# emerge fehler: media-gfx/sane-backends-1.0.22-r1

## Gladdle

Wie schon geschrieben lässt sich sane-backends (und ein paar andere) nicht installieren. Hier die build.log. Bislang habe ich alles versucht:

revdep-rebuild

update-etc

googeln....

Irgendwie stehe ich auf dem Schlauch, was habe ich falsch gemacht? Hier noch meine aktuelle emerge --info.

----------

## Robmaster

Du kannst den fehler umgehen indem du in die datei /etc/portage/package.use

media-gfx/sane-backends -v4l einträgst. Jetzt sollte es funktionieren.

Gruß

----------

## root_tux_linux

 *Gladdle wrote:*   

> Wie schon geschrieben lässt sich sane-backends (und ein paar andere) nicht installieren. Hier die build.log. Bislang habe ich alles versucht:
> 
> revdep-rebuild
> 
> update-etc
> ...

 

Du machst garnix falsch... Zu dem Problem gibts schon seit Wochen ein Bugreport.

https://bugs.gentoo.org/show_bug.cgi?id=356919

----------

## Gladdle

Vielen Dank für die Hilfe. Als temporaere Lösung ist es in Ordnung, aber selbst das neu emergen von "libv4l" hat nichts gebracht um das Problem dauerhaft zu entfernen.

Nun macht kde-base/marble-4.6.4 Probleme: build.log. Hat hier jemand eine Idee?

**Aufgabenliste:**
- a) Geben Sie den Textauszug zwischen „# emerge fehler: media-gfx/sane-backends-1.0.22-r1“ und „googeln....“ einschließlich dieser beiden Stellen wortgetreu wieder.
- b) Welche Zeile soll laut Textauszug in die Datei /etc/portage/package.use eingetragen werden?
Stützen Sie sich ausschließlich auf den Textauszug.

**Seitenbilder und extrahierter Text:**
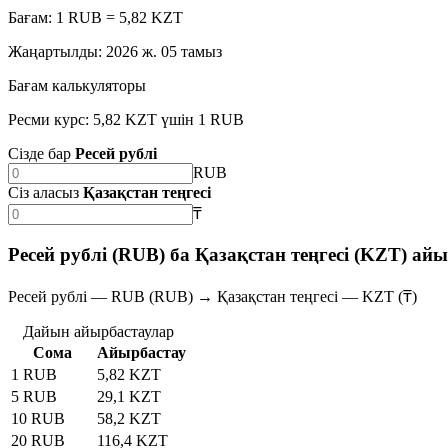
Бағам: 1 RUB = 5,82 KZT
Жаңартылды
:
2026 ж. 05 тамыз
Бағам калькуляторы
Ресми курс: 5,82 KZT үшін 1 RUB
Сізде бар
Ресей рублі
RUB
Сіз аласыз
Қазақстан теңгесі
₸
Ресей рублі (RUB) ба Қазақстан теңгесі (KZT) ай
Ресей рублі — RUB (RUB) → Қазақстан теңгесі — KZT (₸)
Дайын айырбастаулар
Сома
Айырбастау
1 RUB
5,82 KZT
5 RUB
29,1 KZT
10 RUB
58,2 KZT
20 RUB
116,4 KZT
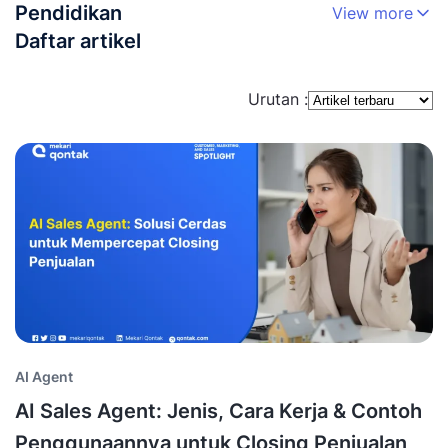
Pendidikan
View more
Daftar artikel
Urutan :
AI Agent
AI Sales Agent: Jenis, Cara Kerja & Contoh
Penggunaannya untuk Closing Penjualan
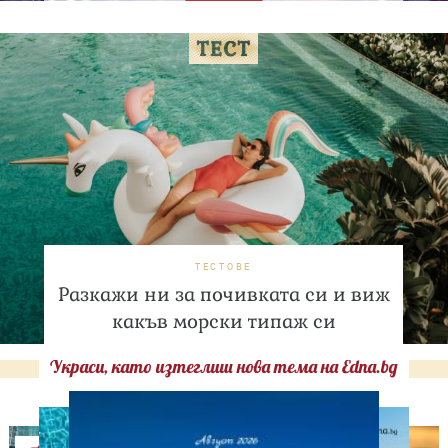
ТЕСТОВЕ
Разкажи ни за почивката си и виж
какъв морски типаж си
Украси, като изтеглиш нова тема на Edna.bg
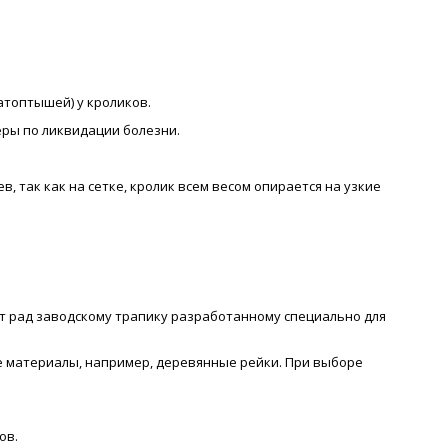
атоптышей) у кроликов.
еры по ликвидации болезни.
 так как на сетке, кролик всем весом опирается на узкие
ет рад заводскому трапику разработанному специально для
ие материалы, например, деревянные рейки. При выборе
ов.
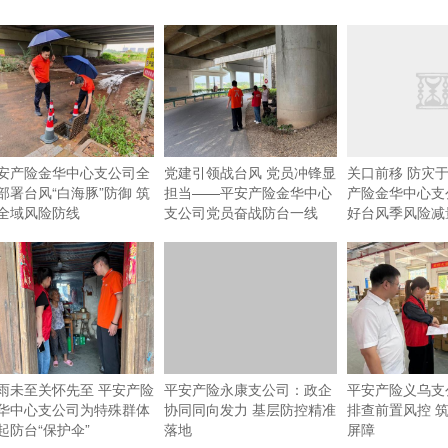
安产险金华中心支公司全
党建引领战台风 党员冲锋显
关口前移 防灾于
部署台风“白海豚”防御 筑
担当——平安产险金华中心
产险金华中心支
全域风险防线
支公司党员奋战防台一线
好台风季风险减
雨未至关怀先至 平安产险
平安产险永康支公司：政企
平安产险义乌支
华中心支公司为特殊群体
协同同向发力 基层防控精准
排查前置风控 
起防台“保护伞”
落地
屏障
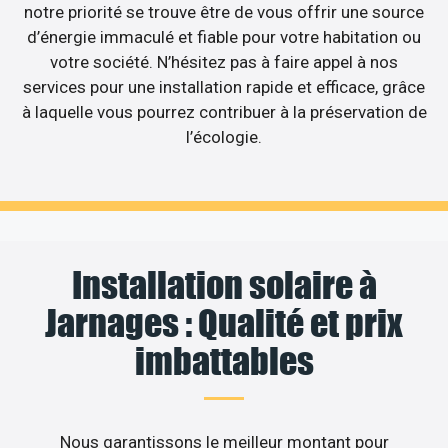
notre priorité se trouve être de vous offrir une source
d’énergie immaculé et fiable pour votre habitation ou
votre société. N’hésitez pas à faire appel à nos
services pour une installation rapide et efficace, grâce
à laquelle vous pourrez contribuer à la préservation de
l’écologie.
Installation solaire à
Jarnages : Qualité et prix
imbattables
Nous garantissons le meilleur montant pour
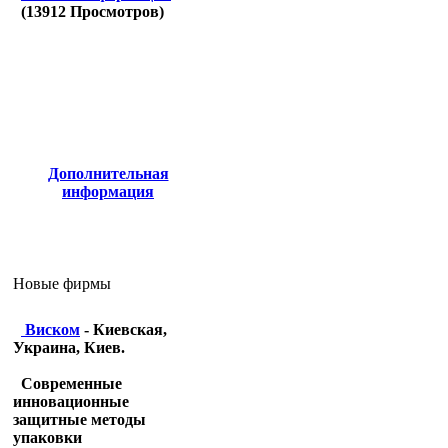
(
13912
Просмотров)
Дополнительная
информация
Новые фирмы
Виском
- Киевская,
Украина, Киев.
Современные
инновационные
защитные методы
упаковки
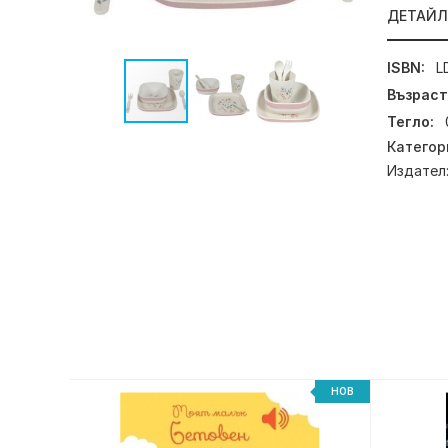
ДЕТАЙ
ISBN:
L
Възраст
Тегло:
Категор
Издател
НОВ
НОВ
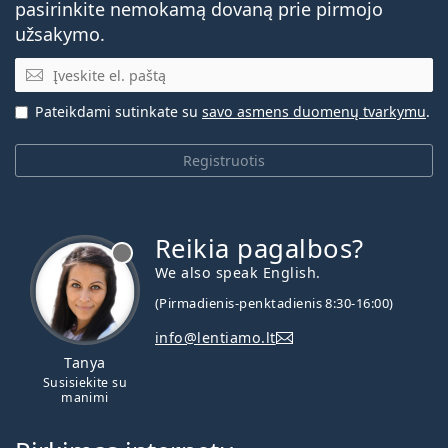
pasirinkite nemokamą dovaną prie pirmojo
užsakymo.
El. pašto adresas
Pateikdami sutinkate su
savo asmens duomenų tvarkymu
.
Registruotis
Reikia pagalbos?
We also speak English.
(Pirmadienis-penktadienis 8:30-16:00)
info@lentiamo.lt
Tanya
Susisiekite su
manimi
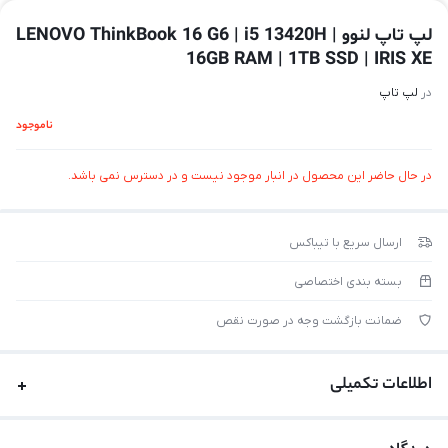
لپ تاپ لنوو LENOVO ThinkBook 16 G6 | i5 13420H |
16GB RAM | 1TB SSD | IRIS XE
در
لپ تاپ
ناموجود
در حال حاضر این محصول در انبار موجود نیست و در دسترس نمی باشد.
ارسال سریع با تیباکس
بسته بندی اختصاصی
ضمانت بازگشت وجه در صورت نقص
اطلاعات تکمیلی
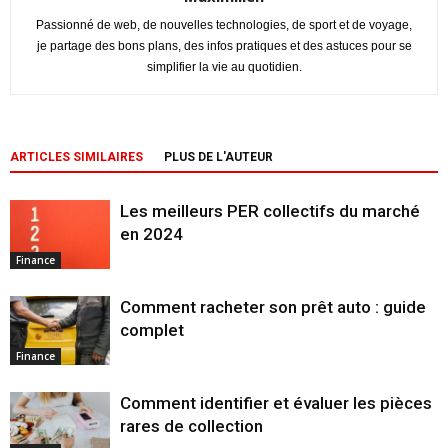
Passionné de web, de nouvelles technologies, de sport et de voyage,
je partage des bons plans, des infos pratiques et des astuces pour se
simplifier la vie au quotidien.
ARTICLES SIMILAIRES
PLUS DE L'AUTEUR
Les meilleurs PER collectifs du marché
en 2024
Finance
Comment racheter son prêt auto : guide
complet
Finance
Comment identifier et évaluer les pièces
rares de collection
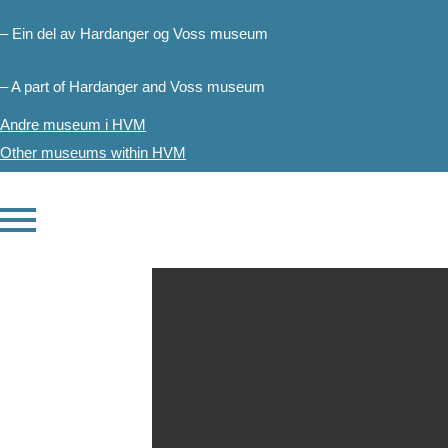
NORDISK GAFFELR
– Ein del av Hardanger og Voss museum
25
BERGEN H
– A part of Hardanger and Voss museum
SEP
Andre museum i HVM
Other museums within HVM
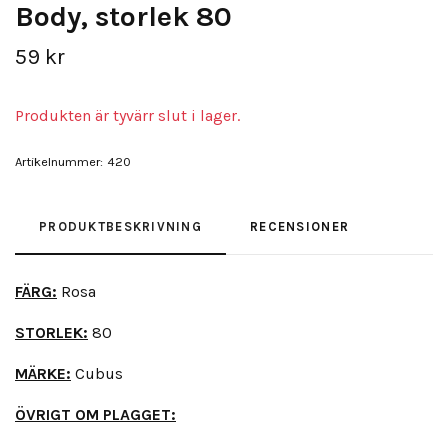
Body, storlek 80
59 kr
Produkten är tyvärr slut i lager.
Artikelnummer:
420
PRODUKTBESKRIVNING
RECENSIONER
FÄRG:
Rosa
STORLEK:
80
MÄRKE:
Cubus
ÖVRIGT OM PLAGGET:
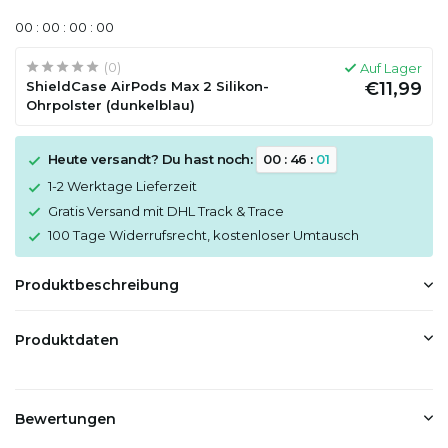
0
0
:
0
0
:
0
0
:
0
0
(0)
Auf Lager
ShieldCase AirPods Max 2 Silikon-
€11,99
Ohrpolster (dunkelblau)
Heute versandt? Du hast noch:
0
0
:
4
6
:
0
1
1-2 Werktage Lieferzeit
Gratis Versand mit DHL Track & Trace
100 Tage Widerrufsrecht, kostenloser Umtausch
Produktbeschreibung
Produktdaten
Bewertungen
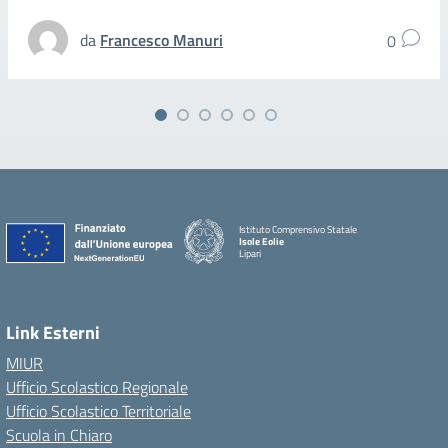
da
Francesco Manuri
0
Istituto Comprensivo Statale
Isole Eolie
Lipari
Link Esterni
MIUR
Ufficio Scolastico Regionale
Ufficio Scolastico Territoriale
Scuola in Chiaro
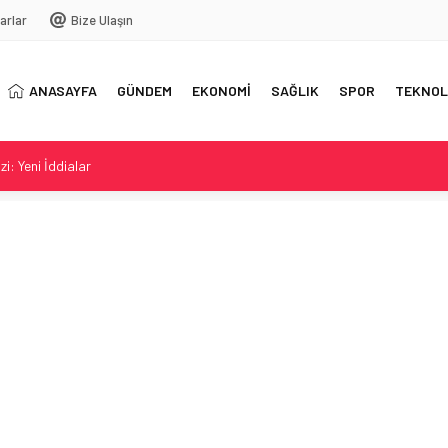
arlar
Bize Ulaşın
ANASAYFA
GÜNDEM
EKONOMİ
SAĞLIK
SPOR
TEKNOL
zi: Yeni İddialar
 Yeni Sezona Hazırlıkta
anyodan bağlandı
 Kül bulutları ve uçuşlar etkileniyor
önemi iddiaları yeniden gündemde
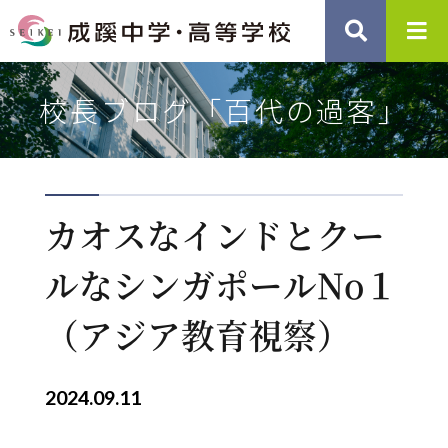
校長ブログ「百代の過客」
カオスなインドとクー
ルなシンガポールNo１
（アジア教育視察）
2024.09.11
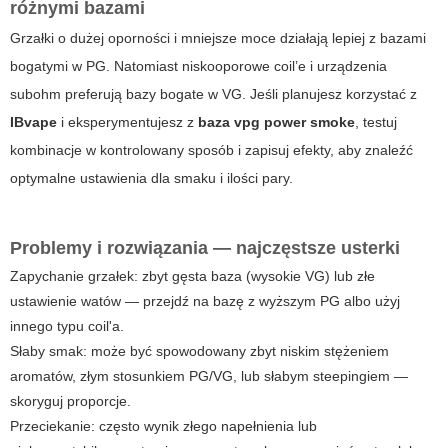
różnymi bazami
Grzałki o dużej oporności i mniejsze moce działają lepiej z bazami
bogatymi w PG. Natomiast niskooporowe coil’e i urządzenia
subohm preferują bazy bogate w VG. Jeśli planujesz korzystać z
IBvape
i eksperymentujesz z
baza vpg power smoke
, testuj
kombinacje w kontrolowany sposób i zapisuj efekty, aby znaleźć
optymalne ustawienia dla smaku i ilości pary.
Problemy i rozwiązania — najczęstsze usterki
Zapychanie grzałek: zbyt gęsta baza (wysokie VG) lub złe
ustawienie watów — przejdź na bazę z wyższym PG albo użyj
innego typu coil'a.
Słaby smak: może być spowodowany zbyt niskim stężeniem
aromatów, złym stosunkiem PG/VG, lub słabym steepingiem —
skoryguj proporcje.
Przeciekanie: często wynik złego napełnienia lub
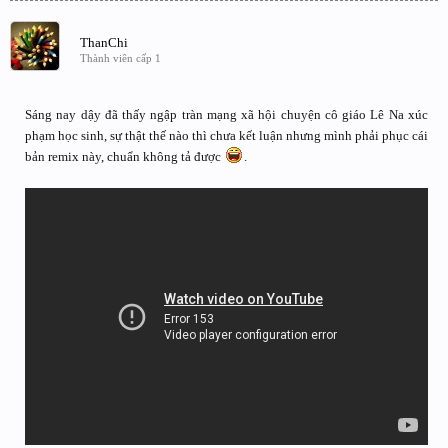
ThanChi
Thành viên cấp 1
Sáng nay dậy đã thấy ngập tràn mạng xã hội chuyện cô giáo Lê Na xúc
phạm học sinh, sự thật thế nào thì chưa kết luận nhưng mình phải phục cái
bản remix này, chuẩn không tả được
.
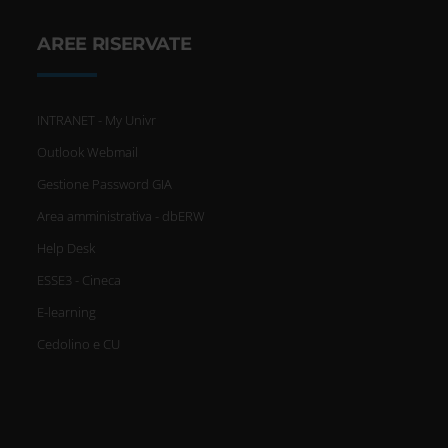
AREE RISERVATE
INTRANET - My Univr
Outlook Webmail
Gestione Password GIA
Area amministrativa - dbERW
Help Desk
ESSE3 - Cineca
E-learning
Cedolino e CU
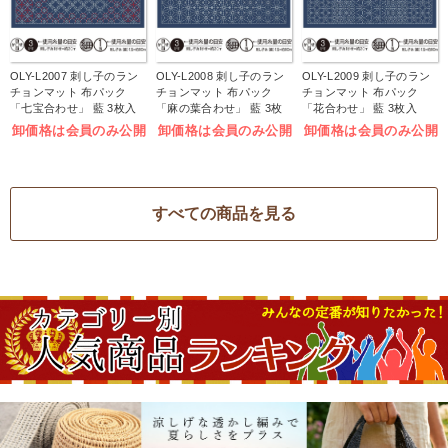
OLY-L2007 刺し子のラン
OLY-L2008 刺し子のラン
OLY-L2009 刺し子のラン
チョンマット 布パック
チョンマット 布パック
チョンマット 布パック
「七宝合わせ」 藍 3枚入
「麻の葉合わせ」 藍 3枚
「花合わせ」 藍 3枚入
(袋)
入 (袋)
(袋)
卸価格は会員のみ公開
卸価格は会員のみ公開
卸価格は会員のみ公開
すべての商品を見る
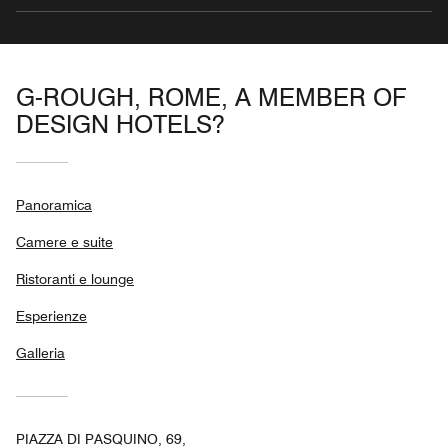
G-ROUGH, ROME, A MEMBER OF
DESIGN HOTELS?
Panoramica
Camere e suite
Ristoranti e lounge
Esperienze
Galleria
PIAZZA DI PASQUINO, 69,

**Lösungen:**
- a)
# emerge fehler: media-gfx/sane-backends-1.0.22-r1

## Gladdle

Wie schon geschrieben lässt sich sane-backends (und ein paar andere) nicht installieren. Hier die build.log. Bislang habe ich alles versucht:

revdep-rebuild

update-etc

googeln....

- b) media-gfx/sane-backends -v4l